▸ Selected excerpt:
# # # # # # #

---
title: CP-Bench Leaderboard
emoji: 🚀📑
colorFrom: green
colorTo: indigo
sdk: docker
#sdk_version: 5.30.0
#python_version: 3.12
#app_file: app.py
pinned: true
license: apache-2.0
---

# 🚀 CP-Bench Leaderboard

This repository contains the leaderboard of the [CP-Bench](https://huggingface.co/datasets/kostis-init/CP-Bench) dataset.

## 📁 Structure

- `app.py` — Launches the Gradio interface.
- `src/` — Contains the main logic for fetching and displaying leaderboard data.'
  - `config.py` — Configuration for the leaderboard.
  - `eval.py` — Evaluation logic for model submissions.
  - `hf_utils.py` — Utilities file.
  - `ui.py` — UI components for displaying the leaderboard.
  - `user_eval.py` — The logic for the evaluation of submitted models, it can also be used to evaluate models locally.
- `README.md` — (you are here)

# # # # # # #

▸ Dataset excerpts:
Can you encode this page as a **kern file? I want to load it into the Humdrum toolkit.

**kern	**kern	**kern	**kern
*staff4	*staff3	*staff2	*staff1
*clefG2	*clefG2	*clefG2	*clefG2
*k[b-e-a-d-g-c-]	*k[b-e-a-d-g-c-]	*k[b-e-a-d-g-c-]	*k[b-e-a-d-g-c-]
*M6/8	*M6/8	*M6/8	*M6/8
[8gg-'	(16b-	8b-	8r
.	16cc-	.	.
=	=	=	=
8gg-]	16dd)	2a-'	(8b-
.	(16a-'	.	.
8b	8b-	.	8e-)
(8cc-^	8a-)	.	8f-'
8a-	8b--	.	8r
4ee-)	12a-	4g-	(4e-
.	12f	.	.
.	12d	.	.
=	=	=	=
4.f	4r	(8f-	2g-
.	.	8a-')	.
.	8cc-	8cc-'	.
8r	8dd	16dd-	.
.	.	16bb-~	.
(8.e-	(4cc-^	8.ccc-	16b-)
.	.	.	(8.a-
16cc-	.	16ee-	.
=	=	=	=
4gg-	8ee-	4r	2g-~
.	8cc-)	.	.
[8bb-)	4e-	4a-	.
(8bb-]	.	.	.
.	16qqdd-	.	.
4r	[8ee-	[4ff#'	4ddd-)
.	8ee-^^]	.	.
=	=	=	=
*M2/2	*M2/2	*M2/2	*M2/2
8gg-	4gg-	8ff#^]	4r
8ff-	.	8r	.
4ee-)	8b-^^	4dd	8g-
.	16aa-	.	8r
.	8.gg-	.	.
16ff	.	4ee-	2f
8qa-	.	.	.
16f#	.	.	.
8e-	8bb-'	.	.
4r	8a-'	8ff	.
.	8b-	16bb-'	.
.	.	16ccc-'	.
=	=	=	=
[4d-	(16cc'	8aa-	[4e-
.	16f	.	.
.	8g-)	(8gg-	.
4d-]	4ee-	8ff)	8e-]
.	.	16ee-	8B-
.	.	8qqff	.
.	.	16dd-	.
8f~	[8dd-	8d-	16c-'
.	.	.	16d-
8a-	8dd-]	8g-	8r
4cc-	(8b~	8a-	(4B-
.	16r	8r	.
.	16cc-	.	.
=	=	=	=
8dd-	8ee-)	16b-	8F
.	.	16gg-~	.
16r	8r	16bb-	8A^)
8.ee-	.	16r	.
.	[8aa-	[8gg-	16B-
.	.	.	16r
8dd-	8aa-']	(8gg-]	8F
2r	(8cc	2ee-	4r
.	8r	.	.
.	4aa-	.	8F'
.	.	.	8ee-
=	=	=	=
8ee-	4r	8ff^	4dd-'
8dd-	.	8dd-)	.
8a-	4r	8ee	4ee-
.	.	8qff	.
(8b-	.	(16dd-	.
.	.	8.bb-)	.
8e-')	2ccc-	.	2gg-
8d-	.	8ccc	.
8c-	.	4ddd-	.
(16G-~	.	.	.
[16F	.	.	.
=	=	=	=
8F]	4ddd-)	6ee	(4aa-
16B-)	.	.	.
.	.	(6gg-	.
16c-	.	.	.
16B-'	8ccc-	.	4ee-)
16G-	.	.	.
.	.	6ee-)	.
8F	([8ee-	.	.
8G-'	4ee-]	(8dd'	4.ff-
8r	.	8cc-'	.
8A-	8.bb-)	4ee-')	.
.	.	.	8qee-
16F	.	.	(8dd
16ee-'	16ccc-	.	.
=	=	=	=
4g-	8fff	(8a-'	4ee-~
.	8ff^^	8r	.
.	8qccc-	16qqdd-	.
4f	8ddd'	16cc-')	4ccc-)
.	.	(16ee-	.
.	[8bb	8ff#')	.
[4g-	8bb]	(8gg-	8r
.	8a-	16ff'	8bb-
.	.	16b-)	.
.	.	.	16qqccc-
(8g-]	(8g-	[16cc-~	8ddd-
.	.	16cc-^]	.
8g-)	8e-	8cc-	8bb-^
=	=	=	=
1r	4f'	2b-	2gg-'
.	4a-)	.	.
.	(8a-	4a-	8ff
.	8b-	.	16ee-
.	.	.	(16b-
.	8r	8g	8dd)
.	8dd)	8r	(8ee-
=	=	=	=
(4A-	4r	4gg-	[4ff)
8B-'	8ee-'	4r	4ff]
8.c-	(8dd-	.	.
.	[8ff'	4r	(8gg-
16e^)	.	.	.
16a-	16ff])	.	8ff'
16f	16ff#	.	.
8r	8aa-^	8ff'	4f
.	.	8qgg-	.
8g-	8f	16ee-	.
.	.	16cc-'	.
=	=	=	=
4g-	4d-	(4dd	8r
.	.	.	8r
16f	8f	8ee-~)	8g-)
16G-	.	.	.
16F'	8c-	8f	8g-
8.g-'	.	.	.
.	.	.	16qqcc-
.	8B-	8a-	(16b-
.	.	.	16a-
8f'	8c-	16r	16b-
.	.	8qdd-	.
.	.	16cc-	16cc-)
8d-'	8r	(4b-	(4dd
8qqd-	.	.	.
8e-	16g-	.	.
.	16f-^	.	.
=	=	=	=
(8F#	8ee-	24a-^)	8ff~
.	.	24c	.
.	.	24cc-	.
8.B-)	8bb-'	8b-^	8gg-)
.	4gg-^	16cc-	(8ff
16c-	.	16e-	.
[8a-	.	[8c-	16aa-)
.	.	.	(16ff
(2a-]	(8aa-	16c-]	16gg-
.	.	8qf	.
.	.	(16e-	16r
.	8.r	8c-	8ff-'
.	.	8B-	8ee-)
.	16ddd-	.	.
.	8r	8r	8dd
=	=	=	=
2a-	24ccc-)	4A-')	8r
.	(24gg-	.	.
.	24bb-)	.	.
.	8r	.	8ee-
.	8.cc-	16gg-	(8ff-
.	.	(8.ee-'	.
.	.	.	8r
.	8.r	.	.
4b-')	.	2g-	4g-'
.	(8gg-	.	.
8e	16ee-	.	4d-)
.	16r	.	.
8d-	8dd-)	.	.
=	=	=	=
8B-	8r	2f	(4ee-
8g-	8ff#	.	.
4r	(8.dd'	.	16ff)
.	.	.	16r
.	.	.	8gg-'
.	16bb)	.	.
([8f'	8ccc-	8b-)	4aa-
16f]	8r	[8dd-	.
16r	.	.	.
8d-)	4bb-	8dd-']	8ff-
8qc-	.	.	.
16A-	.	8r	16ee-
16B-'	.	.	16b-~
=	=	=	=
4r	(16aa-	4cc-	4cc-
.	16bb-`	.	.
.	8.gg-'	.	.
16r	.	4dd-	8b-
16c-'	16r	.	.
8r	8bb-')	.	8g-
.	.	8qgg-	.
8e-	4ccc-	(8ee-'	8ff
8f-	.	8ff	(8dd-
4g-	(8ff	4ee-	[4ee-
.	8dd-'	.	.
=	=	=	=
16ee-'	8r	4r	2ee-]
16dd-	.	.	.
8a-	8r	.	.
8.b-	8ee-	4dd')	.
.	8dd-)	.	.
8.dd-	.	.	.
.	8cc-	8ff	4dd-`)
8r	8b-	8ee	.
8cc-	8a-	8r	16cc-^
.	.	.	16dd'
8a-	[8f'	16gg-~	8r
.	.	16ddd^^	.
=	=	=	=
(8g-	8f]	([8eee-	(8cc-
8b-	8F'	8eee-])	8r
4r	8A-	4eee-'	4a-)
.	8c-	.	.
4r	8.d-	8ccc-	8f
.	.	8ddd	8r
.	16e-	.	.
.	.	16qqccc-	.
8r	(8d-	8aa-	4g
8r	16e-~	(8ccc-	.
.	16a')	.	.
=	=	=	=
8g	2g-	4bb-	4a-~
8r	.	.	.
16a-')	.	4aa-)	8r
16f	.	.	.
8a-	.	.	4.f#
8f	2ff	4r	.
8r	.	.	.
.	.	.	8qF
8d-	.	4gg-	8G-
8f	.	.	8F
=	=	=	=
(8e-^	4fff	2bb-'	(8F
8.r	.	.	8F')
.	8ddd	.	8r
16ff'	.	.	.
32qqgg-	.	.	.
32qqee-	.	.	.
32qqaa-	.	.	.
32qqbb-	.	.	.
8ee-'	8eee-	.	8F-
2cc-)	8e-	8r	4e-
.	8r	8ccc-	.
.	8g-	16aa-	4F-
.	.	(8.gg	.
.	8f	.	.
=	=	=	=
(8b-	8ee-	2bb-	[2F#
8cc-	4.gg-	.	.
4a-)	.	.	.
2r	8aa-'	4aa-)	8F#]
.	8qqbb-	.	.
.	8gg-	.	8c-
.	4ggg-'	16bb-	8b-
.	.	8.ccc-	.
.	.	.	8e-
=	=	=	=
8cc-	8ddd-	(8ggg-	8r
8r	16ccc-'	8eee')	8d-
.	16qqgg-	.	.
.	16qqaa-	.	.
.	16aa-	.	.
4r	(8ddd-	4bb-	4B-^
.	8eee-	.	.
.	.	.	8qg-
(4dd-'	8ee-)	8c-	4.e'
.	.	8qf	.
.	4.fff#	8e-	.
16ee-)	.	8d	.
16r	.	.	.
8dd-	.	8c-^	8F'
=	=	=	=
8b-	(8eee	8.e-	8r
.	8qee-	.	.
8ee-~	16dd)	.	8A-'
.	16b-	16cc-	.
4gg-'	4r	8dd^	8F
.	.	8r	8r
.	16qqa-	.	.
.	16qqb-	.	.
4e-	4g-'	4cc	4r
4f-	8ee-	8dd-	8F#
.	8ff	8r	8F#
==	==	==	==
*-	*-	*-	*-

# # # # # # #

▸ Prompt A:
According to the CP-Bench leaderboard README, what makes `user_eval.py` useful outside the hosted leaderboard? Answer in one to three sentences.
▸ Prompt B:
Carry on the CP-Bench leaderboard README from the end of its structure section.
The listing has no connection to the CP-Bench leaderboard README.

▸ Exercise answer A:
`user_eval.py` holds the logic for evaluating submitted models, and the README notes it can also be used to evaluate models locally. That lets you run the same evaluation on your own machine instead of only through the leaderboard.

▸ Exercise answer B:
## 🧠 How It Works

1. Users submit a .jsonl file with their generated models
2. The submission is uploaded to a storage repository (Hugging Face Hub).
3. An evaluation script is triggered, which:
   - Loads the submission.
   - Evaluates the models against the benchmark dataset.
   - Computes metrics.
4. The results are stored and displayed on the leaderboard.

## 🛠️ Development

To run locally:

```bash
pip install -r requirements.txt
python app.py
```

If you wish to contribute or modify the leaderboard, feel free to open discussions or pull requests.
For adding more modelling frameworks, please modify the `src/user_eval.py` file to include the execution code for the new framework.